Barzanò, crac I.L.ME: i due imputati spiegano le loro 'ragioni'

Dopo l'escussione del curatore fallimentare, quest'oggi la parola è passata agli imputati che hanno avuto così per la prima volta - non essendo stati sentiti in fase di indagini - la possibilità di fornire una loro giustificazione alle "operazioni" finite all'attenzione del collegio giudicante del tribunale di Lecco (con presidente il dr. Enrico Manzi e a latere le colleghe Giulia Barazzetta e Martina Beggio subentrata alla collega Maria Chiara Arrighi). Nella mattinata odierna si è tornati a parlare della fine della I.L.ME. Industria Lavorazione Metalli srl, società con sede a Barzanò dichiarata fallita nel 2016, dopo 36 anni d'attività come rimarcato più volte, rendendo esame, da P.B., chiamato a rispondere, insieme alla moglie P.A.G., dell'accusa di bancarotta fraudolenta quali soci al 50% dell'impresa e entrambi - pur in tempi e modalità differenti - amministratori della stessa. Nel dettaglio i coniugi sono a giudizio a seguito dell'emersione di un supposto "buco" - quantificato in circa 265.000 euro - frutto di due scelte, secondo il dr. Marco Canzi, escusso ad una precedente udienza. La prima aver proseguito l'attività sfruttando 300.000 euro di rivalutazione del capannone della società per mantenere il patrimonio netto in positivo fino al 2014 pur in presenza di perdite costanti che avrebbero - se fosse stato riadattato il valore dell'immobile - portato a dover anticipare la liquidazione. La seconda l'aver addossato alla I.L.ME. "operazioni senza senso economico" per la stessa per l'acquisto di un negozio poi ceduto in affitto - con un canone che a detta del curatore non copriva nemmeno le spese - a un'altra società della famiglia, con oggetto estraneo alle lavorazioni meccaniche, occupandosi di cani e gatti.

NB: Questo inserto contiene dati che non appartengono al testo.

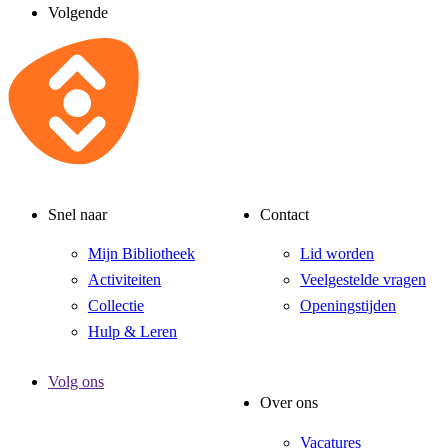
Volgende
Snel naar
Contact
Mijn Bibliotheek
Lid worden
Activiteiten
Veelgestelde vragen
Collectie
Openingstijden
Hulp & Leren
Volg ons
Over ons
Vacatures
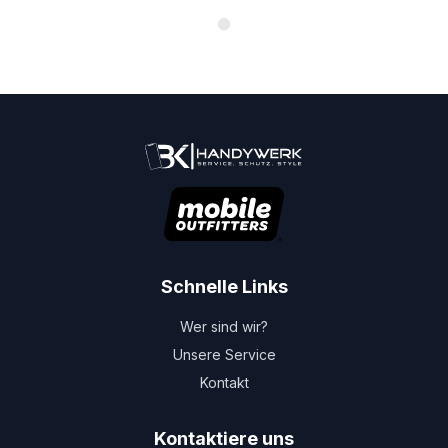
Schnelle Links
Wer sind wir?
Unsere Service
Kontakt
Kontaktiere uns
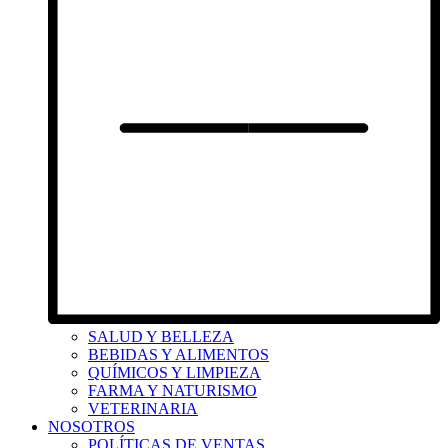
SALUD Y BELLEZA
BEBIDAS Y ALIMENTOS
QUÍMICOS Y LIMPIEZA
FARMA Y NATURISMO
VETERINARIA
NOSOTROS
POLÍTICAS DE VENTAS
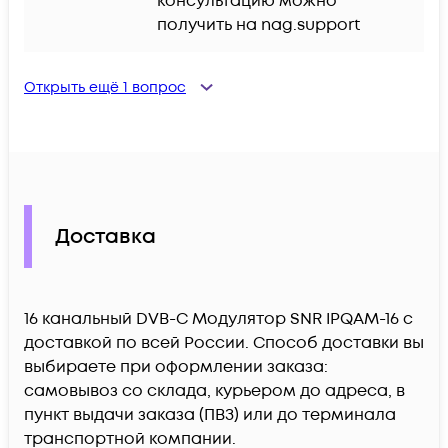
консультацию можно 
получить на nag.support
Открыть ещё
1
вопрос
Доставка
16 канальный DVB-C Модулятор SNR IPQAM-16 c
доставкой по всей России. Способ доставки вы
выбираете при оформлении заказа:
самовывоз со склада, курьером до адреса, в
пункт выдачи заказа (ПВЗ) или до терминала
транспортной компании.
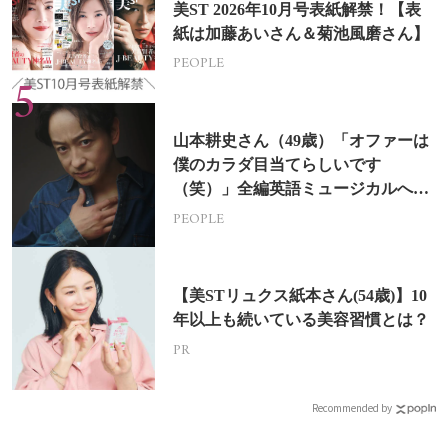
美ST 2026年10月号表紙解禁！【表
紙は加藤あいさん＆菊池風磨さん】
PEOPLE
山本耕史さん（49歳）「オファーは
僕のカラダ目当てらしいです
（笑）」全編英語ミュージカルへの
挑戦
PEOPLE
【美STリュクス紙本さん(54歳)】10
年以上も続いている美容習慣とは？
PR
Recommended by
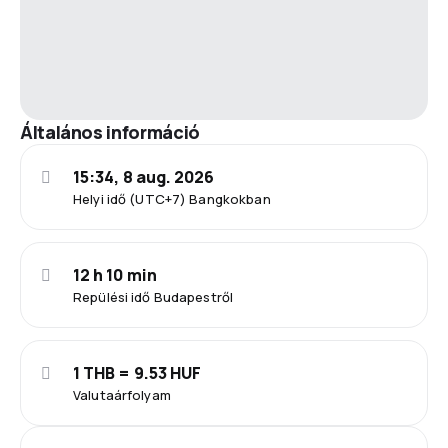
Általános információ
15:34, 8 aug. 2026
Helyi idő (UTC+7) Bangkokban
12 h 10 min
Repülési idő Budapestről
1 THB = 9.53 HUF
Valutaárfolyam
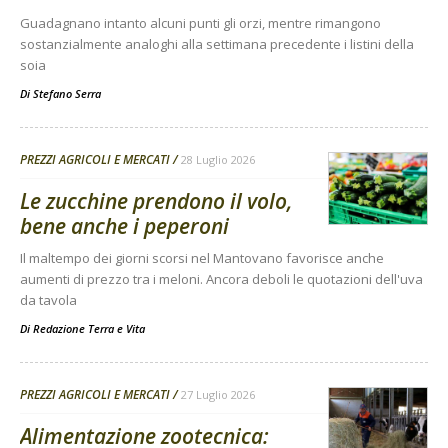
Guadagnano intanto alcuni punti gli orzi, mentre rimangono
sostanzialmente analoghi alla settimana precedente i listini della
soia
Di
Stefano Serra
PREZZI AGRICOLI E MERCATI
28 Luglio 2026
Le zucchine prendono il volo,
bene anche i peperoni
Il maltempo dei giorni scorsi nel Mantovano favorisce anche
aumenti di prezzo tra i meloni. Ancora deboli le quotazioni dell'uva
da tavola
Di
Redazione Terra e Vita
PREZZI AGRICOLI E MERCATI
27 Luglio 2026
Alimentazione zootecnica:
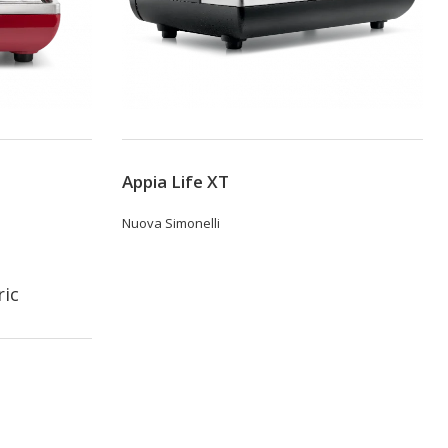
Appia Life XT
Nuova Simonelli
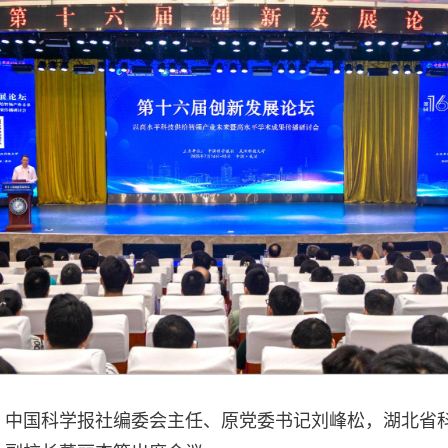
，中国科学报社编委会主任、原党委书记刘峰松，湖北省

Alla signora P.A.G., infine, quale liquidatore, è contestata anche la bancarotta preferenziale per un pagamento fatto in favore di un istituto di credito che - come ha cercato di dimostrare il difensore Giudo Corti attraverso della documentazione - avrebbe però applicato tassi assai gravosi per il rientro, di fatto portando la donna a compiere una scelta quasi imposta e non in danno a altri creditori, come lei stessa oggi ha spiegato, ricostruendo le interlocuzioni che l'hanno portata a compiere le scelte ora contestate dalla Procura, con la pubblica accusa sostenuta in aula dal sostituto procuratore Paolo Del Grosso, subentrato alla collega Antonia Pavan.
Quanto ai capi d'imputazione "condivisi" marito e moglie hanno coralmente spiegato di aver acquistato a titolo personale il negozio poi venduto alla I.L.ME. che nelle loro intenzioni avrebbe dovuto, nel tempo, trasformarsi di fatto in una società immobiliare con in pancia anche il capannone all'interno del quale la srl esercitava, per poi affittare entrambi gli immobili e garantirsi così una "pensione". Quanto al valore del capannone - che a detta del commercialista avrebbe salvato per anni il bilancio dell'impresa - P.B. ha riferito di tutte le migliorie introdotte nel tempo per rendere lo stabile "un gioiellino" appetibile sul mercato, contestando la valutazione compiuta dal perito dopo il fallimento. P.A.G., poi, occupandosi in prima persona della contabilità aziendale ha sostenuto come il commercialista che la seguiva mai le avesse parlato della necessità di procedere alla rivalorizzazione del bene. "Non abbiamo mai preso una lira in più" l'ultima spontanea dichiarazione dell'imputato, commosso dinnanzi ai giudici, prima del rinvio della causa al prossimo 25 marzo per la discussione.